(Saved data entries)
=======

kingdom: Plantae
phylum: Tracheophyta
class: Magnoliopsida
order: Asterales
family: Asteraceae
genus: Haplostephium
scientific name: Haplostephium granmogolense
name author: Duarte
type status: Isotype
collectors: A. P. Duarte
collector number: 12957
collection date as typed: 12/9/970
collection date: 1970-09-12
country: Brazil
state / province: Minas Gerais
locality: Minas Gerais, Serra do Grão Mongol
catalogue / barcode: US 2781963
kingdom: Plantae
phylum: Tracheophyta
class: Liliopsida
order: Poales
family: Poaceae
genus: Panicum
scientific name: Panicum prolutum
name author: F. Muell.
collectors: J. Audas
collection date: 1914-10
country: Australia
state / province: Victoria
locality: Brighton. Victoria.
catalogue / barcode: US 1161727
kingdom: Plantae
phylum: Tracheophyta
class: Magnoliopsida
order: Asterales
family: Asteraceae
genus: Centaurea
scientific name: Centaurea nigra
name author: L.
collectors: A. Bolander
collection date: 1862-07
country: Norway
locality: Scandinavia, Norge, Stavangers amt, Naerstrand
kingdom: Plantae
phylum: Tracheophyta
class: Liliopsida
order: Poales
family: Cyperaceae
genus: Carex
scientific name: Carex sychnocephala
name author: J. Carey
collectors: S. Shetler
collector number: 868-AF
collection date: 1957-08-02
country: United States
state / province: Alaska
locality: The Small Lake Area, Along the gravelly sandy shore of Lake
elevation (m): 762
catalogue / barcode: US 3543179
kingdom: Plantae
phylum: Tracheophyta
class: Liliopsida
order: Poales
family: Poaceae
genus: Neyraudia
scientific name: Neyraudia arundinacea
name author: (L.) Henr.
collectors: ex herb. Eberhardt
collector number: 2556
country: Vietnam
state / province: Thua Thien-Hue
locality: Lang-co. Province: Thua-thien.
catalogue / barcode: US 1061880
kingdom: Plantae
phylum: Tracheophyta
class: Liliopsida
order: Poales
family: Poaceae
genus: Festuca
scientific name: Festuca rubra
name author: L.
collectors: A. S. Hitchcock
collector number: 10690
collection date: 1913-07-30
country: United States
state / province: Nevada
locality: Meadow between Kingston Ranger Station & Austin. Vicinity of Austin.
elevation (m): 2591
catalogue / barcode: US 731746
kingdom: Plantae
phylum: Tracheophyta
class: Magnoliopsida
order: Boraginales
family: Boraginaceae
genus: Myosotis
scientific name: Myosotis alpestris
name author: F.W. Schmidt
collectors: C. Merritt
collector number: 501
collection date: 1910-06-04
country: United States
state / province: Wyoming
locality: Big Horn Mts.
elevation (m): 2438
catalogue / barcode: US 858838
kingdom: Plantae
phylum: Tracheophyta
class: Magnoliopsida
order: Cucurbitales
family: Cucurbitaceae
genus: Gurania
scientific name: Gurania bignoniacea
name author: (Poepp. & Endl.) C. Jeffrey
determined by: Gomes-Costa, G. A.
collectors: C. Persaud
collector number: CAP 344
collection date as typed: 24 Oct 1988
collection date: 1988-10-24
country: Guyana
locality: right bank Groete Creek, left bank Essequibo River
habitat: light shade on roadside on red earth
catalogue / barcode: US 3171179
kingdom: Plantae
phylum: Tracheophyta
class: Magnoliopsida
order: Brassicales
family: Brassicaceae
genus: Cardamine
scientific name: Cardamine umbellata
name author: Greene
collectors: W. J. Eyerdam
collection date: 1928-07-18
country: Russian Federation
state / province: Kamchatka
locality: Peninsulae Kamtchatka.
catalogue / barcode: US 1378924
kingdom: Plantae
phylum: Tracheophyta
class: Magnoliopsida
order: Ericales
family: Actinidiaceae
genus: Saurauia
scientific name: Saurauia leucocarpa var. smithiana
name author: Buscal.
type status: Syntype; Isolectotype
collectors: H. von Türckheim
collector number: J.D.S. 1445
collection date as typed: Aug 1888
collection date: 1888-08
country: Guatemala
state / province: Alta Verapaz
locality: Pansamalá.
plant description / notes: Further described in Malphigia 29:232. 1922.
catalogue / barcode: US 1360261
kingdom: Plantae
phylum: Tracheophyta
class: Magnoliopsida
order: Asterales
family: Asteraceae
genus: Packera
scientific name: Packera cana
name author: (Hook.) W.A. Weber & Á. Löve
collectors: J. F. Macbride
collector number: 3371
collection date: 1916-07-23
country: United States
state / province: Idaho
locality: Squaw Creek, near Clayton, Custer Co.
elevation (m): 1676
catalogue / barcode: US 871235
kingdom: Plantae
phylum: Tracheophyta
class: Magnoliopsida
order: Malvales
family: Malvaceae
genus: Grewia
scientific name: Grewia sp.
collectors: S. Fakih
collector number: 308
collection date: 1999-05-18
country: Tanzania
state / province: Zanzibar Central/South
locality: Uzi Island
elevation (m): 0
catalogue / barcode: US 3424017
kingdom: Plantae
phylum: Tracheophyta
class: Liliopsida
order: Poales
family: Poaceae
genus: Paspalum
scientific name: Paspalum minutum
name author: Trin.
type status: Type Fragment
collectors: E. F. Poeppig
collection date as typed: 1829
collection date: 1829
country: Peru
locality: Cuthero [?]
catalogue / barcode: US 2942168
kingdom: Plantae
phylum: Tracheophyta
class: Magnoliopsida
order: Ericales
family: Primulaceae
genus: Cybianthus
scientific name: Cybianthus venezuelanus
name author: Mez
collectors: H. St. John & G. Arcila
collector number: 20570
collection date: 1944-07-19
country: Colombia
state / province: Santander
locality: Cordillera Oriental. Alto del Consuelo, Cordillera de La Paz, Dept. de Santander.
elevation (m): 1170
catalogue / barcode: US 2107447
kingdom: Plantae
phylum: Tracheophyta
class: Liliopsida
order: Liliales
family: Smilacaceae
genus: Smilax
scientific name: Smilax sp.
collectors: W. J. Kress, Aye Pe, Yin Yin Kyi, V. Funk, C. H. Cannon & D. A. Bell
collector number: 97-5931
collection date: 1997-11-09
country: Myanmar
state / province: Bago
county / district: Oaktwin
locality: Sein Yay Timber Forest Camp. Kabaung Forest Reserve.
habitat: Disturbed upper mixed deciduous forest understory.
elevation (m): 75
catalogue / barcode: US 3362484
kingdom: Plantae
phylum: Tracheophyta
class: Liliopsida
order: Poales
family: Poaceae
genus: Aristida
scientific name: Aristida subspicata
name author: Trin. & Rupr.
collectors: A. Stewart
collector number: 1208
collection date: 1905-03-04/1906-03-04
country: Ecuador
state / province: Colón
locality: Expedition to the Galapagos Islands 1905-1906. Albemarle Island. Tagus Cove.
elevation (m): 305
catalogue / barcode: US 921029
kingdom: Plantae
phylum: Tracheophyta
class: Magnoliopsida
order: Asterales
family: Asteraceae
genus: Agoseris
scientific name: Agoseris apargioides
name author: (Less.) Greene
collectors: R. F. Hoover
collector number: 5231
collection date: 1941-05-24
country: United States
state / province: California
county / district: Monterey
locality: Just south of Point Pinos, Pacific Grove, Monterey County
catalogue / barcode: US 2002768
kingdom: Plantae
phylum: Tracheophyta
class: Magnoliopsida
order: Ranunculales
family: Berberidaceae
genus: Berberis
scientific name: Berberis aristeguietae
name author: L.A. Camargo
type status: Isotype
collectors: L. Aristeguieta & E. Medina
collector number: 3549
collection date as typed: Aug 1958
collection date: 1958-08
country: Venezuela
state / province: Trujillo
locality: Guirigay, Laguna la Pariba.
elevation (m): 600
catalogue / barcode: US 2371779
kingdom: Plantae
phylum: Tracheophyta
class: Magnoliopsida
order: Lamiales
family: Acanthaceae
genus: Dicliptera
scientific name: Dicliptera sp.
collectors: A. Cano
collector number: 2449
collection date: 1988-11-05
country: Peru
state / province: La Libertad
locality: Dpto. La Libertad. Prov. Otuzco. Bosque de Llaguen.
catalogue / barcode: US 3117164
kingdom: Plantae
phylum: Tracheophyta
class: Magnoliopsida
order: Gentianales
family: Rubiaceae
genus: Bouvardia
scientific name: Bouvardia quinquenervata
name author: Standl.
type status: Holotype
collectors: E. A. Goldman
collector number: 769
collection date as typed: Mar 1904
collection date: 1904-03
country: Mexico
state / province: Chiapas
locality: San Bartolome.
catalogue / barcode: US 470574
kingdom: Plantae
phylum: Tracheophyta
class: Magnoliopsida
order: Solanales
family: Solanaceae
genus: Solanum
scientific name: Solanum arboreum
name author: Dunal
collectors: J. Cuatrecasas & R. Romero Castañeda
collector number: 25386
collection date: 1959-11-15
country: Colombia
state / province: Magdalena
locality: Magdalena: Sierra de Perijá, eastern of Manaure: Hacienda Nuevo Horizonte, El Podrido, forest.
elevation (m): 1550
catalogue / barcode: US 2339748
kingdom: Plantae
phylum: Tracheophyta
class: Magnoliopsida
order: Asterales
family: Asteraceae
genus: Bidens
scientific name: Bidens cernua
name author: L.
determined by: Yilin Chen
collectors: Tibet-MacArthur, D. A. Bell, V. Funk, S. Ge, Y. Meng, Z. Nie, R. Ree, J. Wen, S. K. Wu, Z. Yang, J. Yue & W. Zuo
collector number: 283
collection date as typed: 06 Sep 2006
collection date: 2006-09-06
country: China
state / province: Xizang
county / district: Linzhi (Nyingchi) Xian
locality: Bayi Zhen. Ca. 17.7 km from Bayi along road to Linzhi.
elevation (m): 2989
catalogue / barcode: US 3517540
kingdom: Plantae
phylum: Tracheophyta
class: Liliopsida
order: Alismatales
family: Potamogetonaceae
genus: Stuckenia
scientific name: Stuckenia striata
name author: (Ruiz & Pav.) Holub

=======

▶ [Problem details]
Copy word for word the lines of the records, starting at the very first line and ending at the line that contains "genus: Panicum".

▶ [Reply]
kingdom: Plantae
phylum: Tracheophyta
class: Magnoliopsida
order: Asterales
family: Asteraceae
genus: Haplostephium
scientific name: Haplostephium granmogolense
name author: Duarte
type status: Isotype
collectors: A. P. Duarte
collector number: 12957
collection date as typed: 12/9/970
collection date: 1970-09-12
country: Brazil
state / province: Minas Gerais
locality: Minas Gerais, Serra do Grão Mongol
catalogue / barcode: US 2781963
kingdom: Plantae
phylum: Tracheophyta
class: Liliopsida
order: Poales
family: Poaceae
genus: Panicum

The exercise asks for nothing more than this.